3. The next point taken is that Section 29 bars the increase of rent in so far as it is in excess of two annas in the rupee. The learned Judge referred to a decision of this Court to the effect that Section 29 had no application in cases where the increase of rent had been agreed upon in order to settle a dispute either as to the rate of rent or as to the area. The learned Judge finds there was no dispute as to the rate of rent, but he finds in fact there was a dispute as to the area. That finding of the learned Judge is criticized because he says that neither party had been able to establish what was the standard of measurement used on the occasion of the previous measurement. It is true the learned Judge comes to that finding, but he points out in a very careful judgment that the differences now found to exist between the areas shown in the two measurements cannot possibly be due to alteration in the standard of measurement, because the difference cannot be explained on the footing of measurement either by the standard alleged by the plaintiff or that alleged by the defendant. Having come to the conclusion that there was a bona fide dispute as to the area, which is a finding of fact, the learned Judge was perfectly justified in applying the ruling of this Court already referred to and in holding that Section 29 was not a bar to the enhanced rate.

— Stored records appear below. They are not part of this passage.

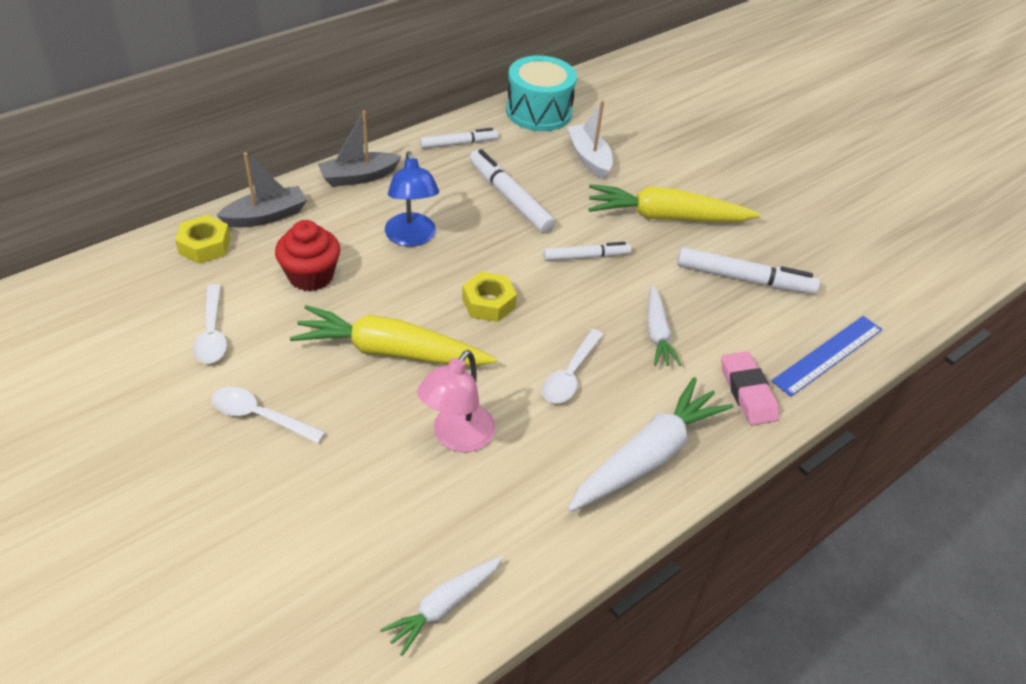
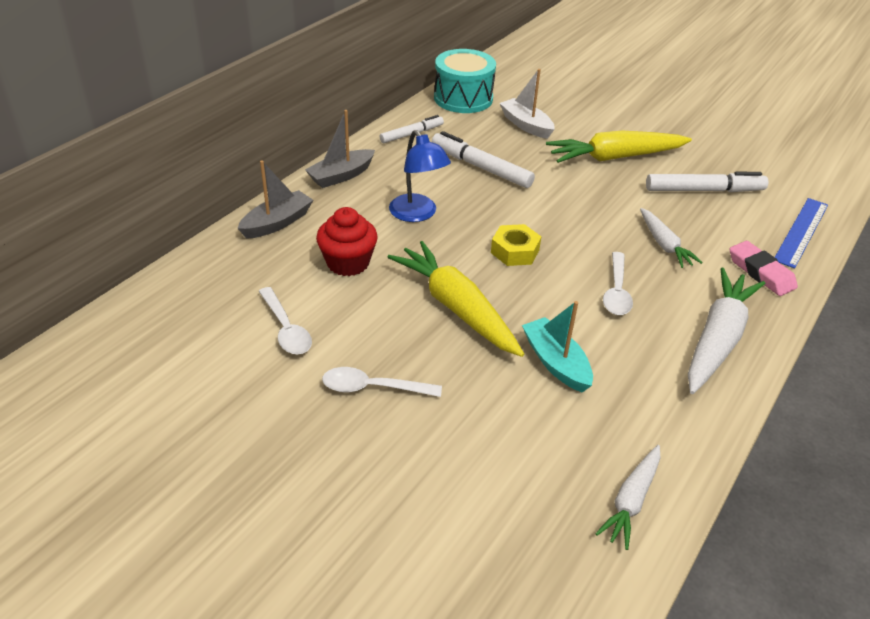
camera: 15 degrees left, 5 degrees down
yellow nut [175,215,231,264] -> none
yellow carrot [290,305,496,366] -> yellow carrot turned 60 degrees clockwise [387,241,524,357]
pink lamp [417,350,496,453] -> turquoise boat [522,301,593,392]
white marker [543,242,631,261] -> none

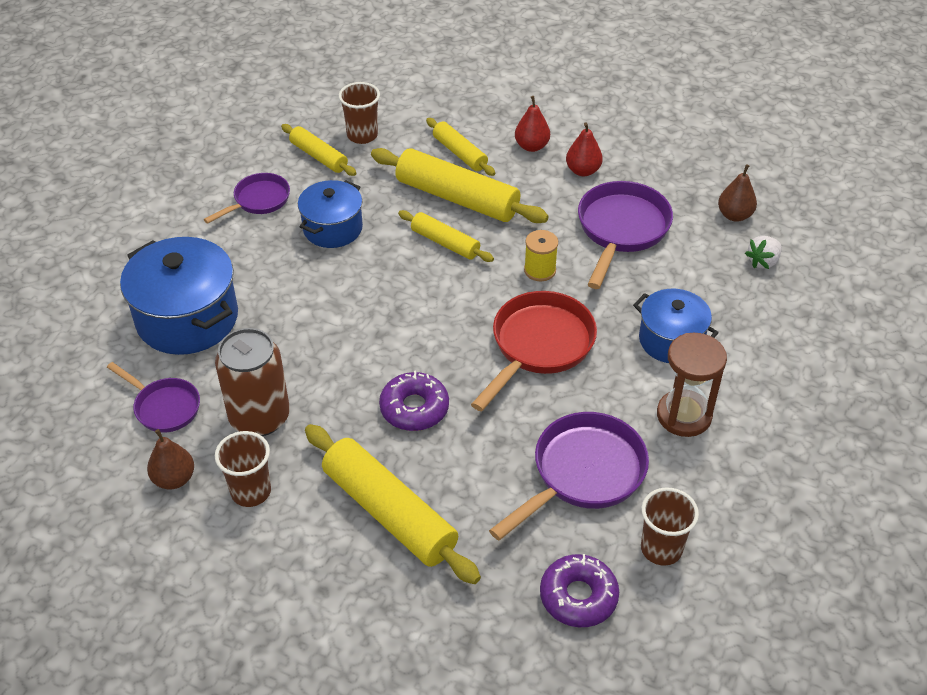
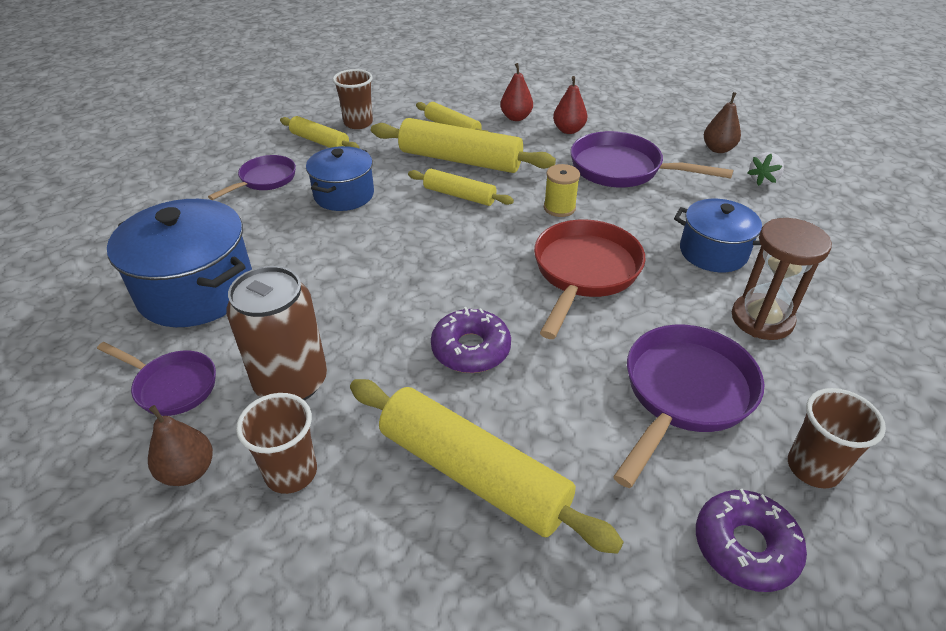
camera: 10 degrees left, 5 degrees down
purple pan [578,181,673,289] -> purple pan turned 75 degrees counterclockwise [570,131,733,187]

4. The other point taken has reference only to three of the Appeals Nos. 1207, 1311 and 1312 to this Court. It was that one Dabir Joordar, who was one of the defendants, died during the progress of the suit in the lower Court and his heirs had not been substituted. This ground was not taken in the grounds of appeal to this Court, and the learned Vakil admits that this is a technical point and that he cannot claim that the suits must fail, because the right to sue subsists against the remaining tenants, the liability to pay rent being joint and several.
5. The appeals accordingly fail and are dismissed with costs.